Overseas voter registration for the May 2013 election opened at the Philippine Embassy on November 2 last year.
Mylene Sunogan, 35, a quality control engineer who has lived in Abu Dhabi for four years, turned up at the embassy with her husband, Ricky, 35, and sons Ricky James, 6 and Ricky Joshua, 2. The couple signed up before noon.
"I'm aware that there's an ongoing registration but had no idea when it began," she said. "I wasn't interested in the elections for a long time, but now I'm doing this for my children."
"We've never failed to inform them to register," said Jose Jacob, the consul-general at the embassy. "Even if they can do it earlier, they usually wait until the last minute to do something. It's a bad habit among Filipinos."
The mid-term elections will be the fourth since overseas Filipinos were first granted voting rights in 2004. Citizens who have registered previously and voted in the past two polls do not need to register again.
"I feel bad that I was unable to vote in the previous elections because of job constraints," said Joventino Rodriguez, 52, a telecommunications technician in Abu Dhabi for 21 years.
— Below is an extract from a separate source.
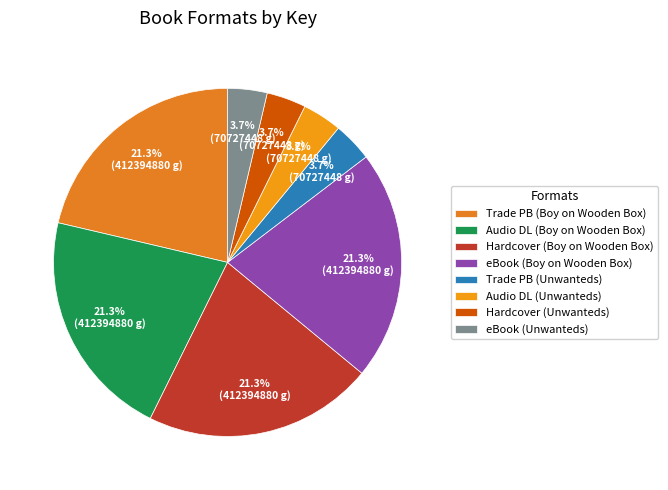

Is there any slice that represents more than half of the pie?

No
He registered for the 2004 presidential elections but was unable to vote. He also failed to vote in the 2007 and 2010 elections so his name was removed from the national registry of overseas absentee voters.
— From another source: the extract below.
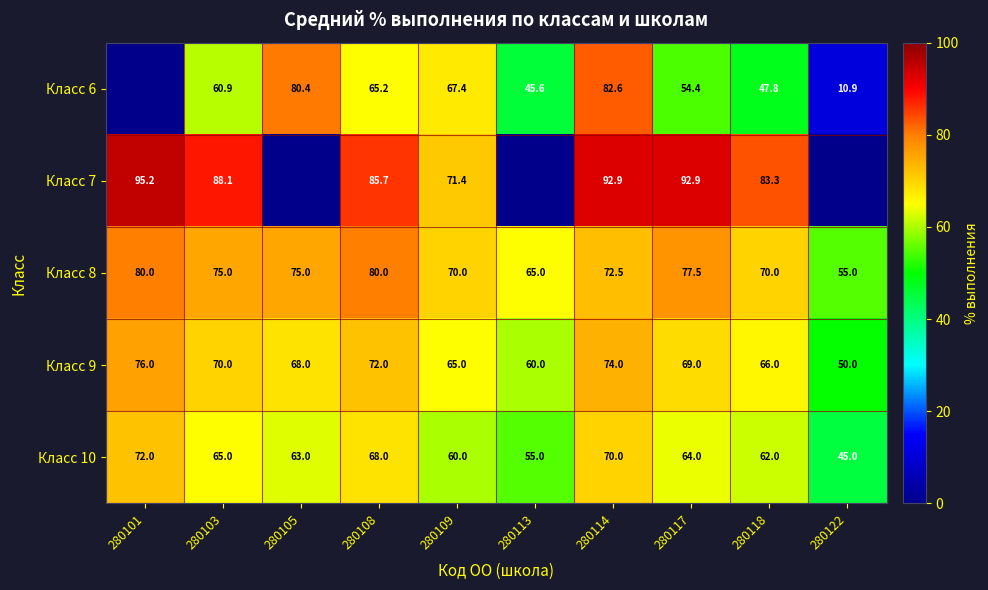

Where is Класс 10 nearest to the value 58?

280109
In total, 17,041 voters in Abu Dhabi and Al Ain and 30,679 voters in Dubai and the Northern Emirates were registered for the 2010 presidential elections. However, only 7,917 voted.
"Our nationals do not have a natural inclination to participate in government affairs," Mr Jacob said. "It may have something to do with the nature of their work and the demands of the job in the UAE."
Overseas absentee voters worldwide are given one month to cast their votes beginning on April 13, while those in the Philippines will vote on May 13, election day.